═══ DOCUMENT SOURCE ═══

Au terme d’une de ses prestations théâtrales, il est abordé par Pierre Chozène (Denis Podalydès) lequel souhaite l’inviter chez lui afin de discuter. Après quelques hésitations, Baptiste accepte. Pierre Chozène habite un bel appartement haussmannien débordant de livres, et pour cause : c’est un écrivain renommé qui a obtenu le prestigieux prix Goncourt en 2009. L’homme apparait à Baptiste comme une personnalité compliquée qui de surcroit boit beaucoup lors de leur entretien. Sa requête est simple (selon ses termes) : il demande à Baptiste de prendre son propre téléphone portable et grâce à ses talents d’imitateur de répondre aux innombrables appels auxquels il a du mal à se soustraire. Bien entendu, cette prestation sera rémunérée. 
Pour faciliter les interventions de Baptiste, Pierre Chozène a rédigé une fiche pour chaque interlocuteur : Elsa sa fille (Clara Bretheau), son père, Clara (Aure Atika) son ex-maitresse, son éditeur, etc. Baptiste n’aura qu’à répondre à des appels répertoriés en imitant sa voix tout en consultant la fiche concernant la personne. Pendant ce temps (un mois ou deux), Pierre délivré du quotidien aura le temps d’écrire un livre, en projet depuis des années, auquel il tient beaucoup : un ouvrage sur son père instituteur veuf et retraité au caractère acariâtre.

═══ DONNÉES FOURNIES ═══

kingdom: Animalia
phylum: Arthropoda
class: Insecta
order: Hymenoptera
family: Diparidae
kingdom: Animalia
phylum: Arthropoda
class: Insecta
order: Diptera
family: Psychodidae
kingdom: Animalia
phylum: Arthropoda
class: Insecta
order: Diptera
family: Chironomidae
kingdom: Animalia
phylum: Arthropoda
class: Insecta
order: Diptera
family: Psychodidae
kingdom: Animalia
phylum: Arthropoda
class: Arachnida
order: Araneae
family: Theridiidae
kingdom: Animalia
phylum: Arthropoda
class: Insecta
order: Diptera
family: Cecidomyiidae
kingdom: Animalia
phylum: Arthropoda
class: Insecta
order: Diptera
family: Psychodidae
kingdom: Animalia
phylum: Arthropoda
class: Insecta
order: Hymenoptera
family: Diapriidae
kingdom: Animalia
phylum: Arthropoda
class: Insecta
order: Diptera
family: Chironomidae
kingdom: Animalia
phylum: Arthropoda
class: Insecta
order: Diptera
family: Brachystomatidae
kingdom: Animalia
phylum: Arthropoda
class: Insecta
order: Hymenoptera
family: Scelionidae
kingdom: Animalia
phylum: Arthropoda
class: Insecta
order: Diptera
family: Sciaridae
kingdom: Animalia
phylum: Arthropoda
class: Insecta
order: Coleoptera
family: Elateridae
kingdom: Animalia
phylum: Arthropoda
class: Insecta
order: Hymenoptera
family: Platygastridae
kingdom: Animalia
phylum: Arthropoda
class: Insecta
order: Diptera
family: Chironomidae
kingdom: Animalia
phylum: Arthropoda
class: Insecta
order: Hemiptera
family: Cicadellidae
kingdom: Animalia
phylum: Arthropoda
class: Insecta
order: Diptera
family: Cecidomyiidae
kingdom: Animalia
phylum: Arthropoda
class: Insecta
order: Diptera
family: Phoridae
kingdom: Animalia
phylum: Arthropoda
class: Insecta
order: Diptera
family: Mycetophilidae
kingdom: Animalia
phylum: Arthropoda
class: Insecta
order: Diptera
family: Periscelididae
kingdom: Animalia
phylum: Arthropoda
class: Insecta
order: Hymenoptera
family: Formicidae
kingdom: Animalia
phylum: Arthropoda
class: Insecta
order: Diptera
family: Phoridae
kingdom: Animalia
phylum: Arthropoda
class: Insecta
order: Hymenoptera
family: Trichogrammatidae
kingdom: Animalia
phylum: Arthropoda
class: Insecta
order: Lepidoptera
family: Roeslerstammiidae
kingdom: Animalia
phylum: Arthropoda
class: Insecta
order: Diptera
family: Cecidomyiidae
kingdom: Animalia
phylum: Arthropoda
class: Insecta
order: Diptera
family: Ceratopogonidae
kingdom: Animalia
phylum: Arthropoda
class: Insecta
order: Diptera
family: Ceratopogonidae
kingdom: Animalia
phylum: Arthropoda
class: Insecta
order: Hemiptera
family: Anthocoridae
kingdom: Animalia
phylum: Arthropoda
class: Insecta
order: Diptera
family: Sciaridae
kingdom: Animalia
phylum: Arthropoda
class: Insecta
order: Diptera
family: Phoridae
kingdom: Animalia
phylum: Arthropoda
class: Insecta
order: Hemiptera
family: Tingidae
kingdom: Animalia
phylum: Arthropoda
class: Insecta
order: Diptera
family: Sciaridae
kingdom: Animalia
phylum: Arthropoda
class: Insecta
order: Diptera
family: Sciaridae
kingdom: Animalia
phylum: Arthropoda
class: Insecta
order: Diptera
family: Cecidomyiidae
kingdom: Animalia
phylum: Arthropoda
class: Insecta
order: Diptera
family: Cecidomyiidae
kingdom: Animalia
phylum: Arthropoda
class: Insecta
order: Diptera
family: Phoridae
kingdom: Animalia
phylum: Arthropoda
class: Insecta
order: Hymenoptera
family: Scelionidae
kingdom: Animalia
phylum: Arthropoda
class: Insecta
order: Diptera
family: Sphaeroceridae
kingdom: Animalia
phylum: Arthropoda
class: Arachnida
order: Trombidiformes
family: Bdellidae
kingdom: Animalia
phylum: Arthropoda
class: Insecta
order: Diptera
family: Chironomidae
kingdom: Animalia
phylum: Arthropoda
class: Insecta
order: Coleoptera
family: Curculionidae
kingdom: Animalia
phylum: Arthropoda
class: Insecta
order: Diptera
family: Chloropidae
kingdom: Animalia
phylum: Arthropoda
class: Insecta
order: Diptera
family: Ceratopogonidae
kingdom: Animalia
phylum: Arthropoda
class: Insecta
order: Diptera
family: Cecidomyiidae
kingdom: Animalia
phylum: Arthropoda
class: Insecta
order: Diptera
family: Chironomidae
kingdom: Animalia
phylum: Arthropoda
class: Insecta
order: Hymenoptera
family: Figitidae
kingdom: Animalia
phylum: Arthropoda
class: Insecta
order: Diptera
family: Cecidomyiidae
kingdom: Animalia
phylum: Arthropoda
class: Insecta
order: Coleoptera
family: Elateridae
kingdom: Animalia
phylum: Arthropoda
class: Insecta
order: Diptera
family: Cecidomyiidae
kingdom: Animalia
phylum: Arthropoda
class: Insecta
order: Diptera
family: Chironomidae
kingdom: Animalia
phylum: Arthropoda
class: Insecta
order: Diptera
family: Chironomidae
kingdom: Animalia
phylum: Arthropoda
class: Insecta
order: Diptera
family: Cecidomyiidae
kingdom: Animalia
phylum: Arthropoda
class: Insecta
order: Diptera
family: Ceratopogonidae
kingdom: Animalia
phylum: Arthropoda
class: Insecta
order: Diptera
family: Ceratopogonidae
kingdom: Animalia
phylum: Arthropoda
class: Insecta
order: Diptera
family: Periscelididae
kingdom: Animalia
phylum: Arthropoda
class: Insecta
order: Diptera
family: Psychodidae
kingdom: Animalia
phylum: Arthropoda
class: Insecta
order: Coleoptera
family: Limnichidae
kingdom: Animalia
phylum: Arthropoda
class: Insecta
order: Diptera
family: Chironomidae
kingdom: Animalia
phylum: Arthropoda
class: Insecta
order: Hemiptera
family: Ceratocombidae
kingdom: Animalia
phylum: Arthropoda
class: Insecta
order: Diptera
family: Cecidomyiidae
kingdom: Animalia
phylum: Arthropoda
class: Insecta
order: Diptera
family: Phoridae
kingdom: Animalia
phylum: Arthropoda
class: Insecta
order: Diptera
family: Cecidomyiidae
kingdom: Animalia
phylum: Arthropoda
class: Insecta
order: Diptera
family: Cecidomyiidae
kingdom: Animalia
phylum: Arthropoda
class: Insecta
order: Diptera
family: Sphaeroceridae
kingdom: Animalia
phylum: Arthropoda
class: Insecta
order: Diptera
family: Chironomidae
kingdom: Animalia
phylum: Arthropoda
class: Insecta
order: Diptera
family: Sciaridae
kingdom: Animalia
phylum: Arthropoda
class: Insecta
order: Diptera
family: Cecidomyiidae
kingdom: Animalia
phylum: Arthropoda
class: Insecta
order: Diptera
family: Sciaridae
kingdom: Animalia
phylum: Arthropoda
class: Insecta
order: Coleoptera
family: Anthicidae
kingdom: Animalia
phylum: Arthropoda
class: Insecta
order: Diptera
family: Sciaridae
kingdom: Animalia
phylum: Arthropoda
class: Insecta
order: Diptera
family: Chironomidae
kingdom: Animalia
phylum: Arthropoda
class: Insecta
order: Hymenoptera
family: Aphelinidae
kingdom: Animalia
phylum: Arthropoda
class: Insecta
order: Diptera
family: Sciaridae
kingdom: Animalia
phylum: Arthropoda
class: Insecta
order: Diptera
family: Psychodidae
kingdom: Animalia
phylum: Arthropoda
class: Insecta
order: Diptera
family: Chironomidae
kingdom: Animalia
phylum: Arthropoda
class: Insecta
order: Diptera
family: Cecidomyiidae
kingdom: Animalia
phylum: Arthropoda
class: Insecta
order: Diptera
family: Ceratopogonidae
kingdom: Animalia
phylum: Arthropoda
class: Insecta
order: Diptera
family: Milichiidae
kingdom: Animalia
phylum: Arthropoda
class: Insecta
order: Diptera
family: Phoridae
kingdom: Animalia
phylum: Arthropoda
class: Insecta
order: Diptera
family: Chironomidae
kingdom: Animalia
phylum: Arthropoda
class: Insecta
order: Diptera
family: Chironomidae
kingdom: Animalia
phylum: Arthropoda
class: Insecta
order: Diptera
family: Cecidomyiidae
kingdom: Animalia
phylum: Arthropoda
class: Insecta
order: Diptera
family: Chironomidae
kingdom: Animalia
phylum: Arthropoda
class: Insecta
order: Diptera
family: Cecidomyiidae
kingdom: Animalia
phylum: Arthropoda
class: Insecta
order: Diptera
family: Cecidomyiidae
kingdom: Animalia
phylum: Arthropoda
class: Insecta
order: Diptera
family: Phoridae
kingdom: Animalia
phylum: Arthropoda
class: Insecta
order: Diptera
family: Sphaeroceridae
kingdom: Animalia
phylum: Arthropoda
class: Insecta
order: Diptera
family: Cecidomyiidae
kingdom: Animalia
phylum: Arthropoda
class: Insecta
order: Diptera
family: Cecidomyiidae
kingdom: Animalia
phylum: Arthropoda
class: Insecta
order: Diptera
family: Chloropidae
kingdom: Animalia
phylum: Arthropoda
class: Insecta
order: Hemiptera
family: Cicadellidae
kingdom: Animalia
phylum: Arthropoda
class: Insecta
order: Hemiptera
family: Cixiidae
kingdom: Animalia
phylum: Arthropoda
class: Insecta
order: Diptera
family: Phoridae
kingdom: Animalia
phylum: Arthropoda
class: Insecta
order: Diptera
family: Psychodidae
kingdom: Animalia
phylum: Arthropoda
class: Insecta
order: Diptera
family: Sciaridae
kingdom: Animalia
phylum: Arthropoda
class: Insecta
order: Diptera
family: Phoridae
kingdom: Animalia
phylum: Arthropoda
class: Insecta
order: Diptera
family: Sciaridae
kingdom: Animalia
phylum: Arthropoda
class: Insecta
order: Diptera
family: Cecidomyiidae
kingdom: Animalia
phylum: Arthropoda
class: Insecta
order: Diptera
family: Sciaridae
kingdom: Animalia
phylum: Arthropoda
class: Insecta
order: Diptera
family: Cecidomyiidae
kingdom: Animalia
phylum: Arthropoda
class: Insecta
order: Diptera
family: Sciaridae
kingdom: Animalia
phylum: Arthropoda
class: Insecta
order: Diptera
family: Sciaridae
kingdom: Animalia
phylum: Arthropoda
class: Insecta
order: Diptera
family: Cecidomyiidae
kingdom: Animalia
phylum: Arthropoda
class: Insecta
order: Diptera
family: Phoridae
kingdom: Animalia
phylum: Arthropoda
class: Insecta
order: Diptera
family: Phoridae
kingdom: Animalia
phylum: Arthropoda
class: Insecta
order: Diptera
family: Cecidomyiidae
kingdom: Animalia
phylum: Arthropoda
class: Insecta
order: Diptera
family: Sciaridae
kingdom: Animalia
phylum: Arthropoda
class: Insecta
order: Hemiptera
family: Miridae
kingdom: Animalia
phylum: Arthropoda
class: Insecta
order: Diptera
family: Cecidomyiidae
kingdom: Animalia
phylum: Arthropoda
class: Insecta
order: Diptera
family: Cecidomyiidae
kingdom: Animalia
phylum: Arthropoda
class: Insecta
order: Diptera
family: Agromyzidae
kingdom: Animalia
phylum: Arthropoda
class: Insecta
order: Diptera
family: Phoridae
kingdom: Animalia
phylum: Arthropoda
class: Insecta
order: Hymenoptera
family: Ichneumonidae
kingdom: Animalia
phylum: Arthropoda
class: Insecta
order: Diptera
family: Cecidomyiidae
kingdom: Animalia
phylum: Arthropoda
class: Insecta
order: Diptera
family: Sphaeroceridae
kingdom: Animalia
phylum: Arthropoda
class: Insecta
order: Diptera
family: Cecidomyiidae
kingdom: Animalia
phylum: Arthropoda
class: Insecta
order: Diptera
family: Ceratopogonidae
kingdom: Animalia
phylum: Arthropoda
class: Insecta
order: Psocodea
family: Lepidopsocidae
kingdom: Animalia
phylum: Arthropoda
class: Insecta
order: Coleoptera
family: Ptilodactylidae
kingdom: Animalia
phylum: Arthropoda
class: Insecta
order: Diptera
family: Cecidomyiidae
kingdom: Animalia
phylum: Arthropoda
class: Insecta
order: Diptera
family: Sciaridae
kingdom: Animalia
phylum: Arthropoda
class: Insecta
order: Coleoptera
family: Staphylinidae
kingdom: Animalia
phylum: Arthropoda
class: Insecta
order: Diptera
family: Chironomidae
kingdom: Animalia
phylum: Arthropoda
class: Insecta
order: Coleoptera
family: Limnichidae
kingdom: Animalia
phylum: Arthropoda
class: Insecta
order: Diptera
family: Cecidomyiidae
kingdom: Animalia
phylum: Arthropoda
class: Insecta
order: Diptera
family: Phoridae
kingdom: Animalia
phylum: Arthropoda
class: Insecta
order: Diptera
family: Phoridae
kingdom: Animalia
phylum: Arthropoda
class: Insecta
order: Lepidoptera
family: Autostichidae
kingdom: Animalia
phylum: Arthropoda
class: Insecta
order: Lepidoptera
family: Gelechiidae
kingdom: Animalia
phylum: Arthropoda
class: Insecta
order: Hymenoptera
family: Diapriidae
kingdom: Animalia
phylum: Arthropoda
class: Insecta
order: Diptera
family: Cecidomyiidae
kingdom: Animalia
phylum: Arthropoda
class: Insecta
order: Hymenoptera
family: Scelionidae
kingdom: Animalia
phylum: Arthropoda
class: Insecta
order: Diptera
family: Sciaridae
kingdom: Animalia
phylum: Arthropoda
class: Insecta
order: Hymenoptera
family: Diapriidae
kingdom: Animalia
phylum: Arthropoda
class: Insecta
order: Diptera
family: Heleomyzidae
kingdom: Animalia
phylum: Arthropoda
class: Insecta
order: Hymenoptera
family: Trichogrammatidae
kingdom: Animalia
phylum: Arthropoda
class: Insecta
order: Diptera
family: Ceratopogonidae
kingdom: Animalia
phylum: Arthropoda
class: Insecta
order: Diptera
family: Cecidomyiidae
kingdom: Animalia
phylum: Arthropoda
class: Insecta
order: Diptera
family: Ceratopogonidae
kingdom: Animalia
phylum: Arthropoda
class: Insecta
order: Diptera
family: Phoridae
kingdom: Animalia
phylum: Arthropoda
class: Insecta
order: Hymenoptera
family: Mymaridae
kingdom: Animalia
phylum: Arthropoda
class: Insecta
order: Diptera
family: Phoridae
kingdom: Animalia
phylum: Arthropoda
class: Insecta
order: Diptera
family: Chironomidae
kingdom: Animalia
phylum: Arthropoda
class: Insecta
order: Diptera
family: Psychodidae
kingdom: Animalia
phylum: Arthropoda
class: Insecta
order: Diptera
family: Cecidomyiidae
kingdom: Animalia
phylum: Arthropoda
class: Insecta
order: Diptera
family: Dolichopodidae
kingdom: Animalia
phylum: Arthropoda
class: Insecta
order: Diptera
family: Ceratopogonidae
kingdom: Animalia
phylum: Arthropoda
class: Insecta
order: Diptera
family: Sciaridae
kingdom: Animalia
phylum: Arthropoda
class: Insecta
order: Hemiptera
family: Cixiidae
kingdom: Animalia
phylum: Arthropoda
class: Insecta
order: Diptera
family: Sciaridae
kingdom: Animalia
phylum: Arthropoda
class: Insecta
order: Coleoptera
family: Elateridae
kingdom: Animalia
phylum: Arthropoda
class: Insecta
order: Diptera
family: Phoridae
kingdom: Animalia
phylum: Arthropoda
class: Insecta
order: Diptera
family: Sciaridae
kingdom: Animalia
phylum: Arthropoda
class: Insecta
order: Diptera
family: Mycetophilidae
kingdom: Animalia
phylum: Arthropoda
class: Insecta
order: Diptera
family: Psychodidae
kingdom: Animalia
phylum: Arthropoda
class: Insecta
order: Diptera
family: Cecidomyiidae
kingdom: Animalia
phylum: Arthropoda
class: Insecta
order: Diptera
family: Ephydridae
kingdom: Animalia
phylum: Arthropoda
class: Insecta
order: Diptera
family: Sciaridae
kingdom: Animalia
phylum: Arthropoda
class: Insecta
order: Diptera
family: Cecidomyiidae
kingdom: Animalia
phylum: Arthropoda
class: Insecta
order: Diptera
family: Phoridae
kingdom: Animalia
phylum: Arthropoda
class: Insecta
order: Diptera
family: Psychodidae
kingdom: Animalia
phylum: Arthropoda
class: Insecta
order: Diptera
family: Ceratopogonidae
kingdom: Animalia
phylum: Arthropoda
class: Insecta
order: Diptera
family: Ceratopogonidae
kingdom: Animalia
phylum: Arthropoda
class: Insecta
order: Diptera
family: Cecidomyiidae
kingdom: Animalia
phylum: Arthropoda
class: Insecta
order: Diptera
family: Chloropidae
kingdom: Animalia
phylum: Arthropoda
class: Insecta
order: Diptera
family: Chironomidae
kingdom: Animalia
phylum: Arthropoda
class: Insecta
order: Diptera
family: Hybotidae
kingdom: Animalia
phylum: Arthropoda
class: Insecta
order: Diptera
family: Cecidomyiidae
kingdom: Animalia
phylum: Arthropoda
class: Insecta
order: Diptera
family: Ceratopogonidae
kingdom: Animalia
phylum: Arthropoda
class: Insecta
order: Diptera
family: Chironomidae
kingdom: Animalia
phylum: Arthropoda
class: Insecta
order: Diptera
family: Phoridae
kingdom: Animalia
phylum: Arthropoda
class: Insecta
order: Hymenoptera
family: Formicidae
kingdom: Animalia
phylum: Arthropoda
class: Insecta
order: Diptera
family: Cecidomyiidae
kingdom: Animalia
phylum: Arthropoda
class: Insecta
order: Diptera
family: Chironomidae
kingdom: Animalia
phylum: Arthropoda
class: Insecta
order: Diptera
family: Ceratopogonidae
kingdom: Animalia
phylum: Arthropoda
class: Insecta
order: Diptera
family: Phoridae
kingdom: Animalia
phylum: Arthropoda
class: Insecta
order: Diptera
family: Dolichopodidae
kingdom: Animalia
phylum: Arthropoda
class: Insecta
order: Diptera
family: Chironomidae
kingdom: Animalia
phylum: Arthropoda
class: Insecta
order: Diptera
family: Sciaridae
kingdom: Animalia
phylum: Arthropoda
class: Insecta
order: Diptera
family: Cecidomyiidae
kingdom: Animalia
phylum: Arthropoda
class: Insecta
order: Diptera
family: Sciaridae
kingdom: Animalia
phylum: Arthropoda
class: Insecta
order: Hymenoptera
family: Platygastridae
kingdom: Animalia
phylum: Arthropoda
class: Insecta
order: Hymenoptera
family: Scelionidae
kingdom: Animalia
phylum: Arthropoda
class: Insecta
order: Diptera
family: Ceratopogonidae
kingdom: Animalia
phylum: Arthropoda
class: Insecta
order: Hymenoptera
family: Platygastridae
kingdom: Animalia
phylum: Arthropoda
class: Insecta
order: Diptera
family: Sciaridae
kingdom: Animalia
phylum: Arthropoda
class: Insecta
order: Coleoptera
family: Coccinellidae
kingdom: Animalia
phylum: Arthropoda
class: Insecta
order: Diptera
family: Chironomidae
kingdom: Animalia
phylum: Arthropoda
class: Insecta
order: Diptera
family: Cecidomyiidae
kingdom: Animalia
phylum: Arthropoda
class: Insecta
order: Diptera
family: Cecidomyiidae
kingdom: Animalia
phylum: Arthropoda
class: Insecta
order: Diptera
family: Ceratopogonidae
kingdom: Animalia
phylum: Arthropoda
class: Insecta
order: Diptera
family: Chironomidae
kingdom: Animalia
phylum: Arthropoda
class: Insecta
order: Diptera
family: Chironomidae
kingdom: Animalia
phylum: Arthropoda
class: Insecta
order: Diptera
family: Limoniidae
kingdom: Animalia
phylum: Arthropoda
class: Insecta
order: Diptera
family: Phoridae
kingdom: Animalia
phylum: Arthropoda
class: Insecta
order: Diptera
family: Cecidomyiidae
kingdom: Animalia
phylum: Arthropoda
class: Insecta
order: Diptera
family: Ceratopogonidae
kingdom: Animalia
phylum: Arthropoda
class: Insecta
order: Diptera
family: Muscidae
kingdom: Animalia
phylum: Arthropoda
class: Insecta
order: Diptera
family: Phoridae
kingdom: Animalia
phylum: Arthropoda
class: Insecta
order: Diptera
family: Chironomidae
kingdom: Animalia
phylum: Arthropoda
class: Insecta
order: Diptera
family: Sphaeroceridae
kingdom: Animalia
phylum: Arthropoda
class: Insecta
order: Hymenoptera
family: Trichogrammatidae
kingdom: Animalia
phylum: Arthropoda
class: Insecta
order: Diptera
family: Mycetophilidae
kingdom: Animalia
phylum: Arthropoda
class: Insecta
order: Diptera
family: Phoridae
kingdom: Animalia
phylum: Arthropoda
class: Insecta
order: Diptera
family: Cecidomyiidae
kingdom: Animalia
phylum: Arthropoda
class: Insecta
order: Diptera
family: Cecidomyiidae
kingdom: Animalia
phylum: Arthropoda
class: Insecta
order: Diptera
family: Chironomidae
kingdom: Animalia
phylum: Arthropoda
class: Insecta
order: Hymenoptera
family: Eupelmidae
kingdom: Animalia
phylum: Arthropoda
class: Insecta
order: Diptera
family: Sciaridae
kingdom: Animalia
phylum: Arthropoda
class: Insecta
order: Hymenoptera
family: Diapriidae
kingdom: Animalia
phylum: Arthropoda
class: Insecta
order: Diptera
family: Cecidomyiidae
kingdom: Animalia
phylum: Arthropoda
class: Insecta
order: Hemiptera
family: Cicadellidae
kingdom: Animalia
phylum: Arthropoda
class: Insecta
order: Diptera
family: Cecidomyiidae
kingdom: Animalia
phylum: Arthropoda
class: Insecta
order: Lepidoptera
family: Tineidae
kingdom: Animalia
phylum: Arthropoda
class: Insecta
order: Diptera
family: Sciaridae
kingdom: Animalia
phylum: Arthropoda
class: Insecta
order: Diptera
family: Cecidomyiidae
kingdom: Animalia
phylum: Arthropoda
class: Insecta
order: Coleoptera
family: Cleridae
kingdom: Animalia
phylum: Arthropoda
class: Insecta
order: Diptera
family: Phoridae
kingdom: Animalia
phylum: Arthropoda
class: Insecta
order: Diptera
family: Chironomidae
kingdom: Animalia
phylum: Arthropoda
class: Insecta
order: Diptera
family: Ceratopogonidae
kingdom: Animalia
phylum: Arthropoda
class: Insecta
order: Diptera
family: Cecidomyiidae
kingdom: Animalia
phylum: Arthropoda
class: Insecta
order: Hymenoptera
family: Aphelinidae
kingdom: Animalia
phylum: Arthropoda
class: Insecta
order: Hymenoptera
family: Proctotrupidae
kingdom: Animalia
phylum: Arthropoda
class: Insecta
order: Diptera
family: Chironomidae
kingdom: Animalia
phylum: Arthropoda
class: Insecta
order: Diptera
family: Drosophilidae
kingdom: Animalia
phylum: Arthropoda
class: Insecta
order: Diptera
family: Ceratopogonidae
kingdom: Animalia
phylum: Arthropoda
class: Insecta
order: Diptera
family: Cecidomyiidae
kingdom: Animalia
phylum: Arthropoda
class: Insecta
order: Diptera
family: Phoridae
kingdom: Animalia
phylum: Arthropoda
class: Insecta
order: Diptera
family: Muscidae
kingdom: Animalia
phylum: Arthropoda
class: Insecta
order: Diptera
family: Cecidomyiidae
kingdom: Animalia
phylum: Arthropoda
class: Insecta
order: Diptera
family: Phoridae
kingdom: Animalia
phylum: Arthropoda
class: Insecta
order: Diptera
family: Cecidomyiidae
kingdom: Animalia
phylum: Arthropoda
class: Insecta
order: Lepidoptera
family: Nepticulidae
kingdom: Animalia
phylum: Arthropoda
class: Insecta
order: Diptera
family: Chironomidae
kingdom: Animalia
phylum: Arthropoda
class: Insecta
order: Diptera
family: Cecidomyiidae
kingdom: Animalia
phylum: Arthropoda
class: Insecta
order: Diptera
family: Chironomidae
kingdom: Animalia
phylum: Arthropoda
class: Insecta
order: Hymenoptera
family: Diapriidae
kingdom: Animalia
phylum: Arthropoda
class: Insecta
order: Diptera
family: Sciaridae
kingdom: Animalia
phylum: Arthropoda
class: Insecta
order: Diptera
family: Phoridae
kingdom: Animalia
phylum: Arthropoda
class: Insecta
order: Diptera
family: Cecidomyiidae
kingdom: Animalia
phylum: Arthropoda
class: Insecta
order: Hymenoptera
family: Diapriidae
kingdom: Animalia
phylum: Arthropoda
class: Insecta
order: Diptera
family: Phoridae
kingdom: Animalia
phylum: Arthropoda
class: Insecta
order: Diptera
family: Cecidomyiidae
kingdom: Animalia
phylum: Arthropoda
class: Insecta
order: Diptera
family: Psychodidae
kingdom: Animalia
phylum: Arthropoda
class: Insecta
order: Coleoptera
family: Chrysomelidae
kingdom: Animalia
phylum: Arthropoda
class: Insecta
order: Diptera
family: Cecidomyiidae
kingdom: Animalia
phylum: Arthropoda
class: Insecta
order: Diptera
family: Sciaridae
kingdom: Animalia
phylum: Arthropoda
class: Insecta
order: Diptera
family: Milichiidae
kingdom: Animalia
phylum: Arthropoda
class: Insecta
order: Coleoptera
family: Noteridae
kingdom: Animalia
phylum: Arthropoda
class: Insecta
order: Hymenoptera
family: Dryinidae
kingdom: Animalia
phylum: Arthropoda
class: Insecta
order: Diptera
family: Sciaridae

═══

• **CONSIGNES**:
(1) Dans le texte sur Pierre Chozène et Baptiste, quel prix l'écrivain a-t-il reçu, et en quelle année ?
(2) Indiquez si chacune des affirmations suivantes concorde avec le texte sur Pierre Chozène et Baptiste, en répondant par oui ou par non et en citant les mots décisifs du texte.
(a) Pierre Chozène vit dans un appartement haussmannien rempli de livres.
(b) Baptiste accepte l'invitation de Pierre Chozène sans hésiter.
(c) Le livre que Pierre Chozène souhaite écrire porte sur sa fille.
(3) Poursuivez le texte sur Pierre Chozène et Baptiste à partir de sa dernière phrase.

• **RÉPONSES AUX CONSIGNES**:
(1) Le prix Goncourt, en 2009.

(2)
(a) Oui : « Pierre Chozène habite un bel appartement haussmannien débordant de livres ».
(b) Non : « Après quelques hésitations, Baptiste accepte. »
(c) Non : « un ouvrage sur son père instituteur veuf et retraité au caractère acariâtre ».

(3)
D’abord perplexe puis pris au jeu, Baptiste accepte le challenge au grand soulagement de l’écrivain. Il devient son double téléphonique. Les appels affluent …

Le Répondeur est une comédie française acidulée réalisée par Fabienne Godet (61 ans). C’est son sixième long métrage librement adapté de l’œuvre éponyme de Luc Blanvillain (Le Répondeur – Quidam – 2020). Cette dernière déclare à propos de l’argument de son long métrage : « Totalement invraisemblable mais tellement jouissif. Qui donne lieu a des quiproquos et rebondissements multiples. Cette histoire est très contemporaine. Le Répondeur questionne sur notre dépendance au téléphone portable, symptôme d’une époque ou l’on est toujours connecté sauf à soi-même ». La mise en scène fluide de ce récit, à la fois invraisemblable et plaisant (qui n’a pas eu envie de modifier sa voix au téléphone pour déstabiliser le fâcheux !), est très bien découpée avec des images lumineuses en format large (Chef opérateur Éric Blanckaert).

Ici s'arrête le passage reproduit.